IV Nutritional Therapy: Is It Really Safe For You To Use?

IV therapy has been used for decades in hospitals to treat disease and chronic conditions. Now it is being offered at independent clinics and through house call-type services that pledge to help people feel better. No need to visit clogged emergency rooms. Today you can get an IV drip for anything: hangovers, nutrition deficiencies, as well as chronic conditions such as migraines, fibromyalgia, and chronic fatigue syndrome.  You want to be beautiful, athletic, or boost your immunity and energy? No problem, just visit your local IV clinic and get the appropriate IV cocktail.




IV Nutritional Therapy: Does It Work?

On the face of it, it works, as the tailored IV cocktails replenish the body’s natural pharmacy. The IV’s deliver vitamins and minerals in high concentrations straight to the bloodstream, whereas pills are not fully absorbed through the gastrointestinal tract. Your cells and organs get the nutrients they need and your overall health improves.

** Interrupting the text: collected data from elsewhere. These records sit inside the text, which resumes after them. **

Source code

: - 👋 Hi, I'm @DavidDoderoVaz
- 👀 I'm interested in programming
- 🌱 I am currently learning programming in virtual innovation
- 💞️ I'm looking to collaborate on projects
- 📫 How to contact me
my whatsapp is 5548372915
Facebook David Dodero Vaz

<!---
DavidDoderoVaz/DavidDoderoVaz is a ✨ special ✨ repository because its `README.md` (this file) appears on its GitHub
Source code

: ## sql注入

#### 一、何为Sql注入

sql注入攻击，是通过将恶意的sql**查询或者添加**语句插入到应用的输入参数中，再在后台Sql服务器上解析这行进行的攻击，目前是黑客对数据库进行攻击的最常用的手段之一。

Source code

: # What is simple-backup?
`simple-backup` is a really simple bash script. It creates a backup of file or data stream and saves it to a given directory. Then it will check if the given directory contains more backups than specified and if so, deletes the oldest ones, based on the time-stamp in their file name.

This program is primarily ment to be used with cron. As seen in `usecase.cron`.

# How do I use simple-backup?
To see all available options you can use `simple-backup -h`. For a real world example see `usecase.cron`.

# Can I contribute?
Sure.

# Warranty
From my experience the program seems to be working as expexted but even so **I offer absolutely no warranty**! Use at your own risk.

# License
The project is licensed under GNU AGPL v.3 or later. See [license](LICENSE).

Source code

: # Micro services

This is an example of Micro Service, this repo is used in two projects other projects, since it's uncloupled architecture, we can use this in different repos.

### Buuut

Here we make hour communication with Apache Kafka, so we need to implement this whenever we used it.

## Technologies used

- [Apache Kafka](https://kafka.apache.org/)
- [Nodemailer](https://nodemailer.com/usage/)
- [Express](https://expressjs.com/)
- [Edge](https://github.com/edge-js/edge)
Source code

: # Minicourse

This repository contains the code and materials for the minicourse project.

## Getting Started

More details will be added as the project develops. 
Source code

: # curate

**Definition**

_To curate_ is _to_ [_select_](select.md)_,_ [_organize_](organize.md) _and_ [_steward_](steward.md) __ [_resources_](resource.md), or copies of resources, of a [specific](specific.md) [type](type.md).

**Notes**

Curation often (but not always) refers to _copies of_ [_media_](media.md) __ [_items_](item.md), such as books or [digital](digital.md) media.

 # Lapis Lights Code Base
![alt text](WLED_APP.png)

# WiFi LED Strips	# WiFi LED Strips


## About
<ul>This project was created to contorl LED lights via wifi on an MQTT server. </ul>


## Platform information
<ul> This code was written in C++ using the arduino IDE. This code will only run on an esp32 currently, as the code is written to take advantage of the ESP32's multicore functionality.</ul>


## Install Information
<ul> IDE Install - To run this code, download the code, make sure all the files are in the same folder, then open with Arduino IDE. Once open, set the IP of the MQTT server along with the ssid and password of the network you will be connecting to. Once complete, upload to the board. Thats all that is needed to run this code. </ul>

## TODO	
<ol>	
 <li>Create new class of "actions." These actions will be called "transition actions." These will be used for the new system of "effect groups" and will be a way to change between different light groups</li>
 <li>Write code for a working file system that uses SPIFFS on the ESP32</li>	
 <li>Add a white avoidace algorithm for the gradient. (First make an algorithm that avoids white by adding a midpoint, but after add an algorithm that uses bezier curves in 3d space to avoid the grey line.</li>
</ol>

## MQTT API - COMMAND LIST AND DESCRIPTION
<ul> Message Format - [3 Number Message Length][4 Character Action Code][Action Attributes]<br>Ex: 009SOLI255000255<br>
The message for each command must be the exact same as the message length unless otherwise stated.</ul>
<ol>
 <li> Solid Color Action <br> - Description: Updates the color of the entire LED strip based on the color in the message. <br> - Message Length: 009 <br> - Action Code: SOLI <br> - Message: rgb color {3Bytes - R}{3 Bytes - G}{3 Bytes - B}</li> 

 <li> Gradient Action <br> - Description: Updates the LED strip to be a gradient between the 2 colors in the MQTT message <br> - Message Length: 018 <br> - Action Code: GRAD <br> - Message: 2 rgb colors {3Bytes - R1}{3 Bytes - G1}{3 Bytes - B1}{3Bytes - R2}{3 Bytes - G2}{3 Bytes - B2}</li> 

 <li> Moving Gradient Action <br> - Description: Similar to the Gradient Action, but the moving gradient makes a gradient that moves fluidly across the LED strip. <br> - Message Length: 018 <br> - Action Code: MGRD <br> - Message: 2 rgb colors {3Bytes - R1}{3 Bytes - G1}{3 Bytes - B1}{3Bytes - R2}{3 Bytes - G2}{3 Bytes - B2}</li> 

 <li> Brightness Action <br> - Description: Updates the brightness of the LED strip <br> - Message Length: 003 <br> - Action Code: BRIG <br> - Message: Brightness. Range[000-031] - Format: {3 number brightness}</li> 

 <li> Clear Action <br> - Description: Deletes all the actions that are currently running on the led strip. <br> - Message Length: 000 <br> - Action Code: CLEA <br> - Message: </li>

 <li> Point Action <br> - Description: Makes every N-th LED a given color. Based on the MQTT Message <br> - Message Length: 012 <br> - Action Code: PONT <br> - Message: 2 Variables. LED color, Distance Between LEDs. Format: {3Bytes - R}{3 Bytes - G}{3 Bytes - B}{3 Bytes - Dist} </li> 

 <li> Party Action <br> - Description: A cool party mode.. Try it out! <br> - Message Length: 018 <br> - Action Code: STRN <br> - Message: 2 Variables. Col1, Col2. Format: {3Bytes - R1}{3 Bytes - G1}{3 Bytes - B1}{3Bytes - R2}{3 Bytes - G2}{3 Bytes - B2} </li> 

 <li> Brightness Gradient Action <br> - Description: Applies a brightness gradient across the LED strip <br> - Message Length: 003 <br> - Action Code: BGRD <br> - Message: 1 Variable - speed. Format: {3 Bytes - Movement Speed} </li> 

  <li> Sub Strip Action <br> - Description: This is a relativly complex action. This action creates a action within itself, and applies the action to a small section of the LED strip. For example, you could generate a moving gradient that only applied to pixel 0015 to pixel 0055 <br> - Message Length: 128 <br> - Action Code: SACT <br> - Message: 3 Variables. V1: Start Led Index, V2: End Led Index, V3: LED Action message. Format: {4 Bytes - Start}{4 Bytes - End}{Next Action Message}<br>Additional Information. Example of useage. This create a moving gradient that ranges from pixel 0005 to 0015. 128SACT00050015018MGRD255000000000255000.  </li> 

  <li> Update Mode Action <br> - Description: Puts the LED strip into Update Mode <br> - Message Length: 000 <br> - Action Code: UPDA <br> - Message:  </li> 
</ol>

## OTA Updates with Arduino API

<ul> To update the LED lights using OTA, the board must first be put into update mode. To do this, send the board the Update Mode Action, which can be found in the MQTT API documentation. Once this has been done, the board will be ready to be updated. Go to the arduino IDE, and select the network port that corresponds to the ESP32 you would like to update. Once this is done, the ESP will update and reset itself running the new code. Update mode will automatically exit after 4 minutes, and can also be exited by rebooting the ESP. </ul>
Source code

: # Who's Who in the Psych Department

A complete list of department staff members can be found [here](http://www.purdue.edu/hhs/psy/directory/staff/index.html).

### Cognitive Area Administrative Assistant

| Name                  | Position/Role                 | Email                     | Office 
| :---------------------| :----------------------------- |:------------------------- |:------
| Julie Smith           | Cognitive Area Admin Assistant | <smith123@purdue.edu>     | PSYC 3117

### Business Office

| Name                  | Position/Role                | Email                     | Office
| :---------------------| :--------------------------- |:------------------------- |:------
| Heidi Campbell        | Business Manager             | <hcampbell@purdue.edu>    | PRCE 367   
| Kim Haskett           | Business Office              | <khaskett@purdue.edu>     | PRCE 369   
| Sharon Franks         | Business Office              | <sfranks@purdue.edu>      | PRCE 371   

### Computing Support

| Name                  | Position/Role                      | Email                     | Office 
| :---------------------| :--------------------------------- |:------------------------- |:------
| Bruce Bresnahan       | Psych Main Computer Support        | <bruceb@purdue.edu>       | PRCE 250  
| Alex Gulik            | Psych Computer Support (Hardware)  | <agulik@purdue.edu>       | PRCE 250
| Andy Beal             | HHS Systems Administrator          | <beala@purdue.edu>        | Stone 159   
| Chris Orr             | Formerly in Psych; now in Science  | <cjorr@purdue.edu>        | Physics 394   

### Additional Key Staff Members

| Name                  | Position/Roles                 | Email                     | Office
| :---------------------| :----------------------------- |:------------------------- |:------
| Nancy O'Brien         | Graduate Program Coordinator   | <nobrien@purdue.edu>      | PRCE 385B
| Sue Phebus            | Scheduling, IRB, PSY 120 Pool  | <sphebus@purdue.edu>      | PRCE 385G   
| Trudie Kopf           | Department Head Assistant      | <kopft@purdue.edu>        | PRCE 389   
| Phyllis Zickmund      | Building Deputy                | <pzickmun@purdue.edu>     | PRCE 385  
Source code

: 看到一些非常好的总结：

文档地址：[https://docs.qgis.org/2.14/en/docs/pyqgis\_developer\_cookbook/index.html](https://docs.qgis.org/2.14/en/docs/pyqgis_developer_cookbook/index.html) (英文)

IV Nutritional Therapy: Drawbacks And Dangers

IV therapy isn’t without drawbacks. Clinics vary in their motivations, methods and medical expertise. For many, profit potential drives the clinic. Treatments can cost hundreds of dollars per session and is often paid for out-of-pocket, there is no insurance coverage.  Critics point out that in many cases, the same result can be achieved just by eating a healthier diet.

More seriously, too-high doses of supplements can have severe health consequences. One study looking at oral supplements even found that taking more than the daily recommended amount of vitamins and minerals increased the risk for some cancers. Moreover, continuous and excessive doses may damage organs and systems.

In addition, the ethical question of promoting a treatment as an antidote for the consequences of binge drinking is serious. For example, providing IV’s for chronic drinking enables the customer, but does nothing to solve the problem.


IV Nutritional Therapy: The Risks

IV therapy isn’t safe for everyone. People with congestive heart failure, for example, should be cautious because excess fluids in the blood stream can further strain the body. People on certain medications or with some allergies may not be good candidates.

In addition, anytime your skin is punctured, there’s a risk of infection. A poorly placed IV needle can also lead to complications including infiltration (when the fluid gets into tissue), hematoma (when blood gets into tissue) and air embolism (when air bubbles get into veins), which can be deadly.

Clinics vary widely because they’re not tightly regulated. A thorough medical evaluation is necessary before clearing you for the procedure. Medical history, medications and allergies should be taken before any IV therapy is given.